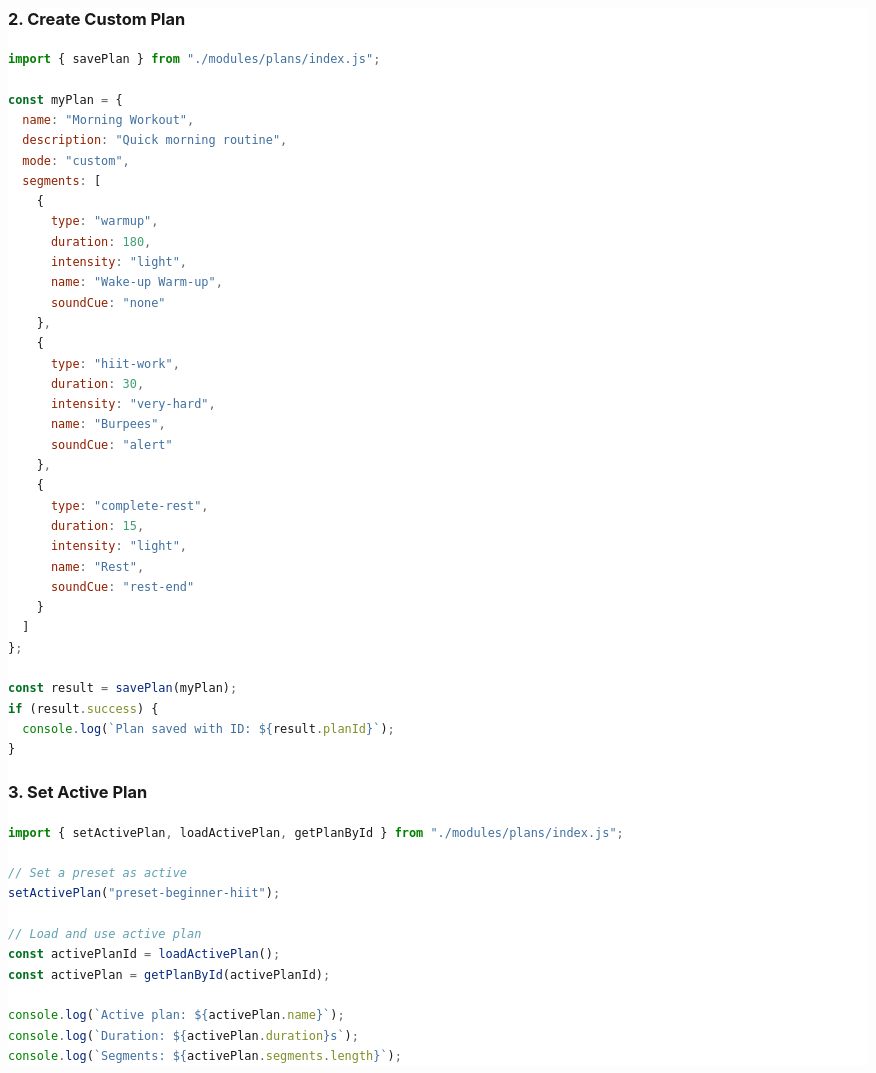 ### 2. Create Custom Plan

```javascript
import { savePlan } from "./modules/plans/index.js";

const myPlan = {
  name: "Morning Workout",
  description: "Quick morning routine",
  mode: "custom",
  segments: [
    {
      type: "warmup",
      duration: 180,
      intensity: "light",
      name: "Wake-up Warm-up",
      soundCue: "none"
    },
    {
      type: "hiit-work",
      duration: 30,
      intensity: "very-hard",
      name: "Burpees",
      soundCue: "alert"
    },
    {
      type: "complete-rest",
      duration: 15,
      intensity: "light",
      name: "Rest",
      soundCue: "rest-end"
    }
  ]
};

const result = savePlan(myPlan);
if (result.success) {
  console.log(`Plan saved with ID: ${result.planId}`);
}
```

### 3. Set Active Plan

```javascript
import { setActivePlan, loadActivePlan, getPlanById } from "./modules/plans/index.js";

// Set a preset as active
setActivePlan("preset-beginner-hiit");

// Load and use active plan
const activePlanId = loadActivePlan();
const activePlan = getPlanById(activePlanId);

console.log(`Active plan: ${activePlan.name}`);
console.log(`Duration: ${activePlan.duration}s`);
console.log(`Segments: ${activePlan.segments.length}`);
```
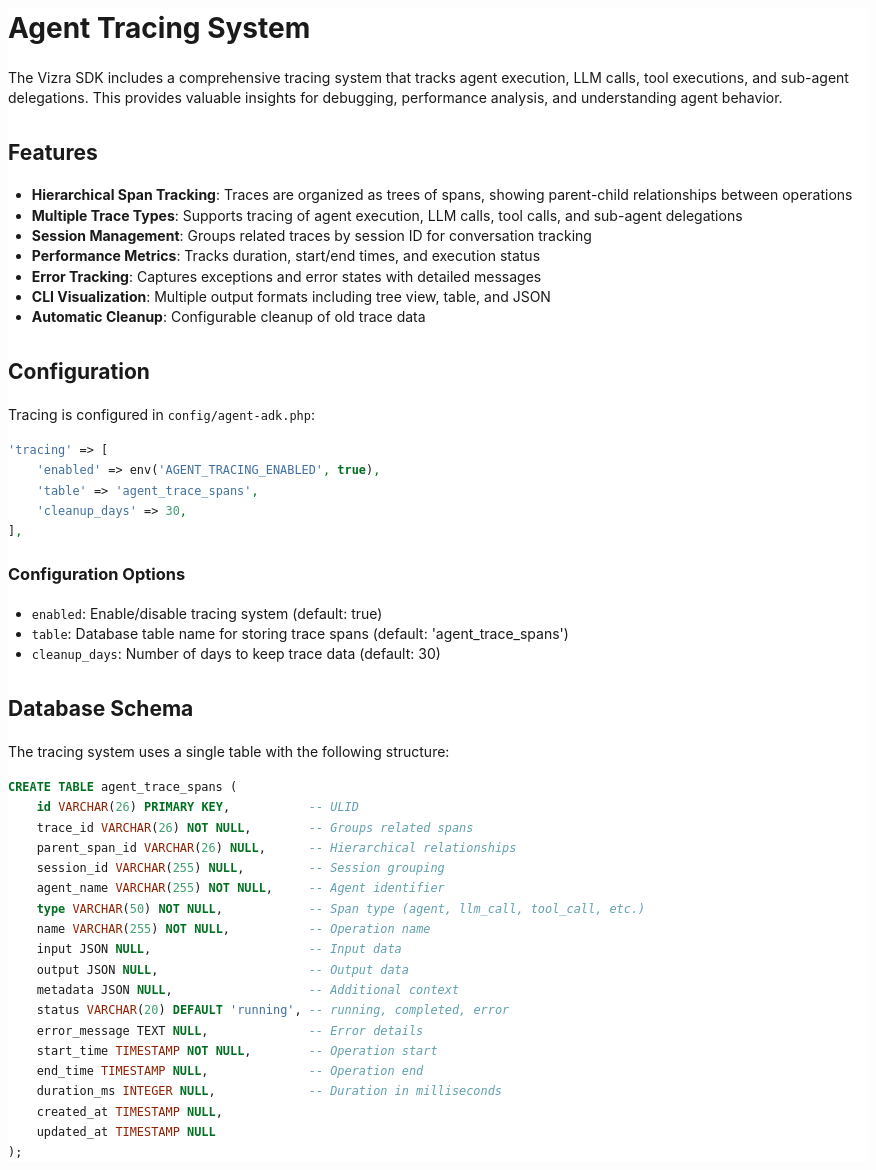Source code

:# Agent Tracing System

The Vizra SDK includes a comprehensive tracing system that tracks agent execution, LLM calls, tool executions, and sub-agent delegations. This provides valuable insights for debugging, performance analysis, and understanding agent behavior.

## Features

- **Hierarchical Span Tracking**: Traces are organized as trees of spans, showing parent-child relationships between operations
- **Multiple Trace Types**: Supports tracing of agent execution, LLM calls, tool calls, and sub-agent delegations
- **Session Management**: Groups related traces by session ID for conversation tracking
- **Performance Metrics**: Tracks duration, start/end times, and execution status
- **Error Tracking**: Captures exceptions and error states with detailed messages
- **CLI Visualization**: Multiple output formats including tree view, table, and JSON
- **Automatic Cleanup**: Configurable cleanup of old trace data

## Configuration

Tracing is configured in `config/agent-adk.php`:

```php
'tracing' => [
    'enabled' => env('AGENT_TRACING_ENABLED', true),
    'table' => 'agent_trace_spans',
    'cleanup_days' => 30,
],
```

### Configuration Options

- `enabled`: Enable/disable tracing system (default: true)
- `table`: Database table name for storing trace spans (default: 'agent_trace_spans')
- `cleanup_days`: Number of days to keep trace data (default: 30)

## Database Schema

The tracing system uses a single table with the following structure:

```sql
CREATE TABLE agent_trace_spans (
    id VARCHAR(26) PRIMARY KEY,           -- ULID
    trace_id VARCHAR(26) NOT NULL,        -- Groups related spans
    parent_span_id VARCHAR(26) NULL,      -- Hierarchical relationships
    session_id VARCHAR(255) NULL,         -- Session grouping
    agent_name VARCHAR(255) NOT NULL,     -- Agent identifier
    type VARCHAR(50) NOT NULL,            -- Span type (agent, llm_call, tool_call, etc.)
    name VARCHAR(255) NOT NULL,           -- Operation name
    input JSON NULL,                      -- Input data
    output JSON NULL,                     -- Output data
    metadata JSON NULL,                   -- Additional context
    status VARCHAR(20) DEFAULT 'running', -- running, completed, error
    error_message TEXT NULL,              -- Error details
    start_time TIMESTAMP NOT NULL,        -- Operation start
    end_time TIMESTAMP NULL,              -- Operation end
    duration_ms INTEGER NULL,             -- Duration in milliseconds
    created_at TIMESTAMP NULL,
    updated_at TIMESTAMP NULL
);
```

### The problem:
Output all the data above verbatim, leaving out images.

### Response for this exercise:
 ### 2. Create Custom Plan

```javascript
import { savePlan } from "./modules/plans/index.js";

const myPlan = {
  name: "Morning Workout",
  description: "Quick morning routine",
  mode: "custom",
  segments: [
    {
      type: "warmup",
      duration: 180,
      intensity: "light",
      name: "Wake-up Warm-up",
      soundCue: "none"
    },
    {
      type: "hiit-work",
      duration: 30,
      intensity: "very-hard",
      name: "Burpees",
      soundCue: "alert"
    },
    {
      type: "complete-rest",
      duration: 15,
      intensity: "light",
      name: "Rest",
      soundCue: "rest-end"
    }
  ]
};

const result = savePlan(myPlan);
if (result.success) {
  console.log(`Plan saved with ID: ${result.planId}`);
}
```

### 3. Set Active Plan

```javascript
import { setActivePlan, loadActivePlan, getPlanById } from "./modules/plans/index.js";

// Set a preset as active
setActivePlan("preset-beginner-hiit");

// Load and use active plan
const activePlanId = loadActivePlan();
const activePlan = getPlanById(activePlanId);

console.log(`Active plan: ${activePlan.name}`);
console.log(`Duration: ${activePlan.duration}s`);
console.log(`Segments: ${activePlan.segments.length}`);
```
Source code

:# Agent Tracing System

The Vizra SDK includes a comprehensive tracing system that tracks agent execution, LLM calls, tool executions, and sub-agent delegations. This provides valuable insights for debugging, performance analysis, and understanding agent behavior.

## Features

- **Hierarchical Span Tracking**: Traces are organized as trees of spans, showing parent-child relationships between operations
- **Multiple Trace Types**: Supports tracing of agent execution, LLM calls, tool calls, and sub-agent delegations
- **Session Management**: Groups related traces by session ID for conversation tracking
- **Performance Metrics**: Tracks duration, start/end times, and execution status
- **Error Tracking**: Captures exceptions and error states with detailed messages
- **CLI Visualization**: Multiple output formats including tree view, table, and JSON
- **Automatic Cleanup**: Configurable cleanup of old trace data

## Configuration

Tracing is configured in `config/agent-adk.php`:

```php
'tracing' => [
    'enabled' => env('AGENT_TRACING_ENABLED', true),
    'table' => 'agent_trace_spans',
    'cleanup_days' => 30,
],
```

### Configuration Options

- `enabled`: Enable/disable tracing system (default: true)
- `table`: Database table name for storing trace spans (default: 'agent_trace_spans')
- `cleanup_days`: Number of days to keep trace data (default: 30)

## Database Schema

The tracing system uses a single table with the following structure:

```sql
CREATE TABLE agent_trace_spans (
    id VARCHAR(26) PRIMARY KEY,           -- ULID
    trace_id VARCHAR(26) NOT NULL,        -- Groups related spans
    parent_span_id VARCHAR(26) NULL,      -- Hierarchical relationships
    session_id VARCHAR(255) NULL,         -- Session grouping
    agent_name VARCHAR(255) NOT NULL,     -- Agent identifier
    type VARCHAR(50) NOT NULL,            -- Span type (agent, llm_call, tool_call, etc.)
    name VARCHAR(255) NOT NULL,           -- Operation name
    input JSON NULL,                      -- Input data
    output JSON NULL,                     -- Output data
    metadata JSON NULL,                   -- Additional context
    status VARCHAR(20) DEFAULT 'running', -- running, completed, error
    error_message TEXT NULL,              -- Error details
    start_time TIMESTAMP NOT NULL,        -- Operation start
    end_time TIMESTAMP NULL,              -- Operation end
    duration_ms INTEGER NULL,             -- Duration in milliseconds
    created_at TIMESTAMP NULL,
    updated_at TIMESTAMP NULL
);
```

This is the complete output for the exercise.